§ **Task prompt**
From the line containing "root of tail: (237, 47)" through the last line of the data, both ends included, write out every line exactly; omit the pictures.

Start of Data to examine

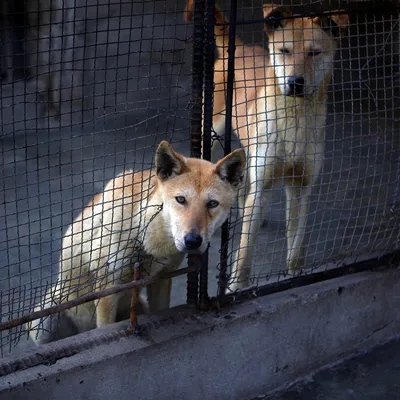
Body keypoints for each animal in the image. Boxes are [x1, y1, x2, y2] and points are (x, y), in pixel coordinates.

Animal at [27, 141, 244, 344]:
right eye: (181, 199)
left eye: (212, 204)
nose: (192, 241)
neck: (145, 236)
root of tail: (83, 331)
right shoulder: (108, 288)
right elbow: (105, 328)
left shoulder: (162, 279)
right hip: (42, 322)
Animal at [186, 2, 348, 290]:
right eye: (284, 51)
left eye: (314, 52)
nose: (295, 82)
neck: (295, 117)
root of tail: (237, 47)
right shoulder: (262, 185)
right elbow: (245, 249)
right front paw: (236, 285)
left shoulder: (301, 187)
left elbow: (297, 241)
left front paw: (296, 274)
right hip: (213, 134)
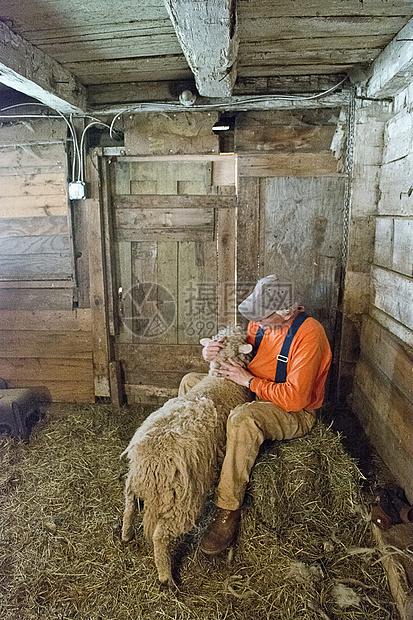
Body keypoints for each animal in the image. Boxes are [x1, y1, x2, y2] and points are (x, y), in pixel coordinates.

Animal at [120, 326, 251, 588]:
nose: (244, 328)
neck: (223, 381)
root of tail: (151, 460)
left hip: (134, 481)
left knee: (129, 507)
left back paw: (126, 535)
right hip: (182, 499)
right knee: (161, 535)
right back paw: (167, 578)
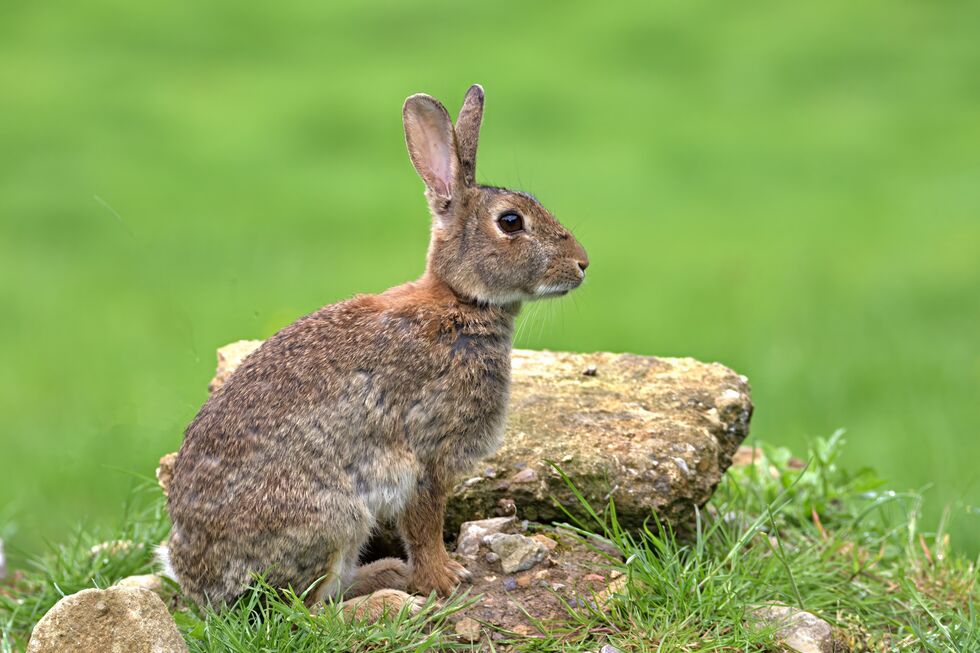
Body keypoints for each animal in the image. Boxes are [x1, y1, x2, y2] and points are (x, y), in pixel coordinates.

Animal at [164, 84, 589, 615]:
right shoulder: (428, 454)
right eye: (511, 222)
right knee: (305, 605)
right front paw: (445, 578)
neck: (459, 302)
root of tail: (196, 582)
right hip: (335, 519)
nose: (582, 263)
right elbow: (425, 525)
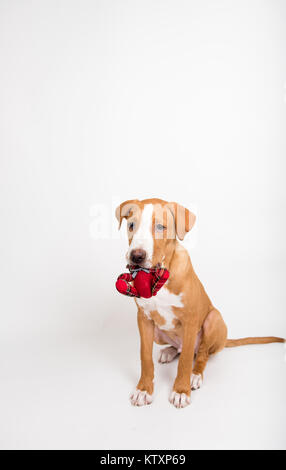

End of Data to examine

§ **Solved exercise**
root of tail: (237, 47)
right shoulder: (262, 185)
right elbow: (245, 249)
right front paw: (236, 285)
left shoulder: (301, 187)
left elbow: (297, 241)
left front paw: (296, 274)
right hip: (213, 134)
Body keypoints for each animal in the image. Boxes are [x1, y1, x2, y2] and points are (x, y), in pixel coordinates.

Animal at [120, 326, 251, 588]:
nose: (244, 328)
neck: (223, 381)
root of tail: (151, 460)
left hip: (134, 481)
left knee: (129, 507)
left back paw: (126, 535)
right hip: (182, 499)
right knee: (161, 535)
right back paw: (167, 578)
Body keypoints for each animal in the image. Boxes are [x1, y1, x2, y2] and points are (x, y), in pixel coordinates.

Animal at [164, 84, 589, 615]:
right shoulder: (428, 454)
right eye: (511, 222)
right knee: (305, 605)
right front paw: (445, 578)
neck: (459, 302)
root of tail: (196, 582)
right hip: (335, 519)
nose: (582, 263)
right elbow: (425, 525)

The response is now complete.